THE death of President Harding in San Francisco, coming so swiftly and unexpectedly on the evening of August 2, 1923, at 7:30, stunned all of his immediate party, none more so than his friend and secretary George Christian, who immediately flashed the news of the national calamity to Vice President Coolidge, vacationing in a little Vermont house, the home of his father, John C. Coolidge.

Just at midnight a messenger arrived and roused the elder Coolidge, and to this gray-haired father was given the duty of awakening his son to apprize him of the fact that fate had ordained him to assume the reins of government just fallen from the lifeless hands of his friend and chief.
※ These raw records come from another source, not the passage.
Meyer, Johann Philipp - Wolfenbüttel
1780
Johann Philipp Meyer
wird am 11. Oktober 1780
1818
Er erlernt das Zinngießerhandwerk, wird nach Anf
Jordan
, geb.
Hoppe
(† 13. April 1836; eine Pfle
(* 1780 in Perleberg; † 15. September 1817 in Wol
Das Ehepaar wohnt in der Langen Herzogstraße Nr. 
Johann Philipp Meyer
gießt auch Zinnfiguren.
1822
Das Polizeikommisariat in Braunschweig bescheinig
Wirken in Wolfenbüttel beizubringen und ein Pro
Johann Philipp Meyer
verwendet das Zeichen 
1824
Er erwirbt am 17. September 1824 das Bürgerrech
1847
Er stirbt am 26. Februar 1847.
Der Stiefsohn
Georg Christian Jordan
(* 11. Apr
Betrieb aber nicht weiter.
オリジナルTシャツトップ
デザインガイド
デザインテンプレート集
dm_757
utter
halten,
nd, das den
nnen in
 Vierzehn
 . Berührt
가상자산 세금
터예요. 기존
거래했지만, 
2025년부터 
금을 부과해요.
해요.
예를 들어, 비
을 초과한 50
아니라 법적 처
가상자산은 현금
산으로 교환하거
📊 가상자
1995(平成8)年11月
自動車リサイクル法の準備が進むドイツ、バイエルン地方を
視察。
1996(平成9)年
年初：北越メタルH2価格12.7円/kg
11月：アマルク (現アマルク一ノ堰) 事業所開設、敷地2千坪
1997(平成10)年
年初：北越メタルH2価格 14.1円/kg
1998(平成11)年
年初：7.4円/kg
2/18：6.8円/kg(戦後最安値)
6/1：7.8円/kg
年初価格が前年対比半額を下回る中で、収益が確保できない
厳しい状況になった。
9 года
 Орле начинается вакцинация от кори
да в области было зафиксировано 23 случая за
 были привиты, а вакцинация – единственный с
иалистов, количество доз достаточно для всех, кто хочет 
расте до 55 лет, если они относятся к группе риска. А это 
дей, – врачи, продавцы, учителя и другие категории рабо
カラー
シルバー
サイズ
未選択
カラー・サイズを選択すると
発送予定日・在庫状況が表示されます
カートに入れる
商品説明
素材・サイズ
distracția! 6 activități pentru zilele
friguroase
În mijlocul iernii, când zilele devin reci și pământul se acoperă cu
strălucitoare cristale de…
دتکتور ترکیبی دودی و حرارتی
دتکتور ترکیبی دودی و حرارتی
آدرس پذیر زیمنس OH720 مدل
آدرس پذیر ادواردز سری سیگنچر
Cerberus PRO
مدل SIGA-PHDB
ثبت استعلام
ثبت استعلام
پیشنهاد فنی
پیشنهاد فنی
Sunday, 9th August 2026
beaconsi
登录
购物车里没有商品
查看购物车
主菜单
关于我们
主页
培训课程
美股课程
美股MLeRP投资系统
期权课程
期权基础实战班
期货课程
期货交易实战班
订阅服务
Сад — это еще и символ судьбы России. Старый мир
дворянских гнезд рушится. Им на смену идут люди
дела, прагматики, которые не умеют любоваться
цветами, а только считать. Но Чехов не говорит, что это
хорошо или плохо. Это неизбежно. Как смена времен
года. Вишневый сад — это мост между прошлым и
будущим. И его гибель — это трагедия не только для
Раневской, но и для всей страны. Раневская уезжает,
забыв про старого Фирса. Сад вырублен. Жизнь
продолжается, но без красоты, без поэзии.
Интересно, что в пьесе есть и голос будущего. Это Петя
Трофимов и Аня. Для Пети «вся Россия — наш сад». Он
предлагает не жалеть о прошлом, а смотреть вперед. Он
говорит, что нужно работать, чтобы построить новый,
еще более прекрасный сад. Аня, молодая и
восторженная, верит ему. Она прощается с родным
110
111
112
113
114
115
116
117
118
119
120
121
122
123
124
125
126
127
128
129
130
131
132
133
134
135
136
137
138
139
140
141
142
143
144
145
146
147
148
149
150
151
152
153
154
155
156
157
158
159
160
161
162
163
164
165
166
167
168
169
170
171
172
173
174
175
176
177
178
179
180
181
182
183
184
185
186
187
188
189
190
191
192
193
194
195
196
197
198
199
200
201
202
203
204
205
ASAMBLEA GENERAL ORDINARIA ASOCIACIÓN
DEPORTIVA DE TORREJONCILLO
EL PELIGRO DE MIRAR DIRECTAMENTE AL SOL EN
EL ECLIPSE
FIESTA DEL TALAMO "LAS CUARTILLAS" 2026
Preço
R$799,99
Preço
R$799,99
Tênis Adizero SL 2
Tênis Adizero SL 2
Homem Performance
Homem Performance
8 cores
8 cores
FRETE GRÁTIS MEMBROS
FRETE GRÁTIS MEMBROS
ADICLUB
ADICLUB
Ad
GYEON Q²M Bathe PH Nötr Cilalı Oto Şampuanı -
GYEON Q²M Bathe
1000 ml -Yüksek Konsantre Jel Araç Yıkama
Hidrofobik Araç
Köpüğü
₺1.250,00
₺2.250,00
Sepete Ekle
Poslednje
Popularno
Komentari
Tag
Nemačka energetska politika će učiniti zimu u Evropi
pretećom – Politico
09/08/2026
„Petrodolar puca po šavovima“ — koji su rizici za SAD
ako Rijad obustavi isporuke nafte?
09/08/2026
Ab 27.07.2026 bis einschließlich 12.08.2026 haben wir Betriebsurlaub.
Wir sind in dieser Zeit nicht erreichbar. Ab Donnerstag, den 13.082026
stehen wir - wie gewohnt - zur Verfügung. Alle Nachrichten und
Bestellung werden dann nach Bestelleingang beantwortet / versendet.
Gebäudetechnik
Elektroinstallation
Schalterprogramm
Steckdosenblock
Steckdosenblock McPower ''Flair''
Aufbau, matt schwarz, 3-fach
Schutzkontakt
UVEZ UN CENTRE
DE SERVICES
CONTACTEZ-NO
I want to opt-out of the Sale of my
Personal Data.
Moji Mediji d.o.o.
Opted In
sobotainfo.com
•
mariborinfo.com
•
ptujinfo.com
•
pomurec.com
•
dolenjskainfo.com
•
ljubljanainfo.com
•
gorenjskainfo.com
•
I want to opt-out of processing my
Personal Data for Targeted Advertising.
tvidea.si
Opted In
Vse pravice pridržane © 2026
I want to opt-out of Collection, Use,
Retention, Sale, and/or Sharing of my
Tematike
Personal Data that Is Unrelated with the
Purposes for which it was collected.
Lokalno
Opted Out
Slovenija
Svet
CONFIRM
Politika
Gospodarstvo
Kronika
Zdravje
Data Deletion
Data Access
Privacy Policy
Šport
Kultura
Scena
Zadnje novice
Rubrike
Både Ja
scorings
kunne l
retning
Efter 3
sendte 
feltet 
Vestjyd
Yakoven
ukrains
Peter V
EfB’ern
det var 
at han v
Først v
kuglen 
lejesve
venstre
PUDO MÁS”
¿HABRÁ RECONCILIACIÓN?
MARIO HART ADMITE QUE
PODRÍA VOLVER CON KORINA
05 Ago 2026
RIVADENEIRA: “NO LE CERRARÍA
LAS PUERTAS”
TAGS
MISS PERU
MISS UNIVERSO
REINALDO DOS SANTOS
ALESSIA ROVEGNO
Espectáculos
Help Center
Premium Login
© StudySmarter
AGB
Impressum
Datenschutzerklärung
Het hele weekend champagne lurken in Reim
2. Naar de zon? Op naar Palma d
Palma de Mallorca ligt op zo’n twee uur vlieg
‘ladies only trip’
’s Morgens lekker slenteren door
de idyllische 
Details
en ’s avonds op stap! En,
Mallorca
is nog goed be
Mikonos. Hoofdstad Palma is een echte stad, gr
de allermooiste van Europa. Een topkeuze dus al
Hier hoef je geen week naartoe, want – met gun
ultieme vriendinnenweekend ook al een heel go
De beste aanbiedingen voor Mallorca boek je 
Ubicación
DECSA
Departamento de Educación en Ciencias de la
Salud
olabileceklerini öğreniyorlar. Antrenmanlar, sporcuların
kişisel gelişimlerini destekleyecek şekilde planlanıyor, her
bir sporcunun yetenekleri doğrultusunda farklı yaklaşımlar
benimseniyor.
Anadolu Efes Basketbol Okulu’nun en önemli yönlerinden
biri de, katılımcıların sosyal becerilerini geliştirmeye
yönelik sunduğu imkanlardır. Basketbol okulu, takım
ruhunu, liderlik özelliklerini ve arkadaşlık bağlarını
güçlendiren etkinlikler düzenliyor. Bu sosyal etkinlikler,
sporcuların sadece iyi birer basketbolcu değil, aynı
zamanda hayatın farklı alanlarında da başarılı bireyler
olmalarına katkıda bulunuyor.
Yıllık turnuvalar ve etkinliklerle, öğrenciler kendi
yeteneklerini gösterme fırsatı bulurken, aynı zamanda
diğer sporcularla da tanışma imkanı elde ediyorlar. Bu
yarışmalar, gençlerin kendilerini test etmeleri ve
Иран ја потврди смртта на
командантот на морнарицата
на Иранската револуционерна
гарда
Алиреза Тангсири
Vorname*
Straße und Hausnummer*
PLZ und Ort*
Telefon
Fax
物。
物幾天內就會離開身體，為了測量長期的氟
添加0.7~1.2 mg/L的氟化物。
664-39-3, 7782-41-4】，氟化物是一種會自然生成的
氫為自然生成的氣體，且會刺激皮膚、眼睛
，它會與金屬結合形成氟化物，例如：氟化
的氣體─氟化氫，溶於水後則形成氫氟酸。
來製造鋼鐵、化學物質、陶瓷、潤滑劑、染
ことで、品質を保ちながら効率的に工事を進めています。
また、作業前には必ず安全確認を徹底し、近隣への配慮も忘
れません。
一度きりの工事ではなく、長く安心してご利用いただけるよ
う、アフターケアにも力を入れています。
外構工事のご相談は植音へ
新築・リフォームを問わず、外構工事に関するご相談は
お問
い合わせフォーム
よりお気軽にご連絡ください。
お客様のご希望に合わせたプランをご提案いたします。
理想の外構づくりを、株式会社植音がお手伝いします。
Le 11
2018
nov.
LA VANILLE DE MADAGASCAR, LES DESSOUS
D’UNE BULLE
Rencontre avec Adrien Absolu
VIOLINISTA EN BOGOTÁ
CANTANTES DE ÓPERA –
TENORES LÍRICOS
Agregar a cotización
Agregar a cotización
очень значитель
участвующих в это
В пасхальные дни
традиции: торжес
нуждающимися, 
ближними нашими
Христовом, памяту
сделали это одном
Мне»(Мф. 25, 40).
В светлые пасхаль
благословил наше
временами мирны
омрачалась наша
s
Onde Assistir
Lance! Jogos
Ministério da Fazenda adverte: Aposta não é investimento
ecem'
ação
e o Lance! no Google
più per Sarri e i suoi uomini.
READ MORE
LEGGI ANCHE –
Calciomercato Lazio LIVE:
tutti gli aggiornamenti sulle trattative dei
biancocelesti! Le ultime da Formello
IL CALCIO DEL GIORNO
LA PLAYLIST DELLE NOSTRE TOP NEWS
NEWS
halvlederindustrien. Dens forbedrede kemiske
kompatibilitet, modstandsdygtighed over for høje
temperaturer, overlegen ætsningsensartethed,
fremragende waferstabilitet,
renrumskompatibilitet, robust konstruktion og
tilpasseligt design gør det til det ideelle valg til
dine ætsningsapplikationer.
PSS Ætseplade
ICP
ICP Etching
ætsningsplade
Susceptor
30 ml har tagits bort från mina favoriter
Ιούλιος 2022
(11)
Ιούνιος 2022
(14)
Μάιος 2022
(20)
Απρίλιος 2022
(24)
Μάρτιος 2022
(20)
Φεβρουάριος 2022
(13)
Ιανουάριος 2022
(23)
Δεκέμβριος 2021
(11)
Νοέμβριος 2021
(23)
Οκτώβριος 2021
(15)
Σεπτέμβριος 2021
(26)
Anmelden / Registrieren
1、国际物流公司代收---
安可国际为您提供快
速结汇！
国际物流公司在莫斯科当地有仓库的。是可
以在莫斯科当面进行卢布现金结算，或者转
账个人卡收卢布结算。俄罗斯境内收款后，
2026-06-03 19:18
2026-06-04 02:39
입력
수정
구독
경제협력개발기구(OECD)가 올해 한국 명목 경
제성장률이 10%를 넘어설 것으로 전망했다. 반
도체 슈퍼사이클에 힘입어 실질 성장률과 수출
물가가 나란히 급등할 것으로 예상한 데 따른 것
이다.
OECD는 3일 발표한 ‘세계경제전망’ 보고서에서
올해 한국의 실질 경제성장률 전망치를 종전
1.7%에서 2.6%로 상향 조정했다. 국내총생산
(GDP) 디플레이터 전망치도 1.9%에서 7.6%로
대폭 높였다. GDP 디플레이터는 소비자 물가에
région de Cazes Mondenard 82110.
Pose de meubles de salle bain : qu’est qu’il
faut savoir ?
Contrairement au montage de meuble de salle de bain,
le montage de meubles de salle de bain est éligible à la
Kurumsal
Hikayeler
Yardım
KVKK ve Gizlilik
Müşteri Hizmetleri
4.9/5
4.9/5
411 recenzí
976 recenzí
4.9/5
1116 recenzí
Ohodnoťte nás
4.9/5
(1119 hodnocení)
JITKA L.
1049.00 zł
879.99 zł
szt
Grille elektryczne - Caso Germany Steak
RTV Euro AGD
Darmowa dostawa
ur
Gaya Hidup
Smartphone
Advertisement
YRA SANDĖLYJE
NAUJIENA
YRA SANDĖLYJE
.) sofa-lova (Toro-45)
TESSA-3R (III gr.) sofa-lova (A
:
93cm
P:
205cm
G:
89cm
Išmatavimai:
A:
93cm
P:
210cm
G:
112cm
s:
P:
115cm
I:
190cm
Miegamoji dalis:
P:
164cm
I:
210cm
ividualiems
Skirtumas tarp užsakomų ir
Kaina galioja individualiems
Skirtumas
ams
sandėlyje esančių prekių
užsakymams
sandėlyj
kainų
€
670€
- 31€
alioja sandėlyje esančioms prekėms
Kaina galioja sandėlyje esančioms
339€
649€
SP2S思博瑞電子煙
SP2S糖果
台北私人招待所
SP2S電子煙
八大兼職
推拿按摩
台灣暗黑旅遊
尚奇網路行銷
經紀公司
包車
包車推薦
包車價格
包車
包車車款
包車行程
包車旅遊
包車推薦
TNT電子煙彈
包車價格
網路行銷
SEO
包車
By the time Vice President and Mrs. Coolidge had dressed and gotten downstairs, the newspaper men were arriving, and, shortly after, Mr. Coolidge’s secretary came. Within an hour, a telephone had been installed, the house adjoining secured for use, connection with the White House established to get the exact phraseology of the presidential oath of office, and a message of condolence sent to Mrs. Harding.

At 2:47 A. M., August 3d, the simplest inaugural in American history was enacted. In the dim lamplight, with scarce half a dozen witnesses, Calvin Coolidge was sworn in as President by his father, a notary public, taking the oath on the old, well-worn family Bible.

History was in the making by the minute in the eventful twenty-four hours that spanned August 2d and 3d. Without an instant’s warning the life record of Warren Harding had been marked “Finis,” and Calvin Coolidge, tossing hay and farming until bedtime in a smock made twenty years before by his grandmother, had scarce gotten well into his first sleep before he was summoned to pick up the mantle of his chief, step from a salary of twelve thousand to one of seventy-five thousand, move at once from a tiny lamplit farmhouse into the Executive Mansion, and from the paths of peace and serenity into a seething maelstrom of duties, to be buffeted between the rocks of the political torrent and the shoals of social quicksands.

The movements of President Coolidge in taking up his new prodigious burden were characteristic of the typical New England gentleman. Without haste and without displaying in the least degree the intense emotion that must have been surging through him, he made his brief inaugural address to be sent broadcast to a sorrowing, anxious nation:

“Reports have reached me, which I fear are correct, that President Harding is gone. The world has lost a good man. I mourn his loss. He was my chief and my friend.

“It will be my purpose to carry out the policies which he had begun, for the service of the American people and for the meeting of their responsibilities wherever they may arise.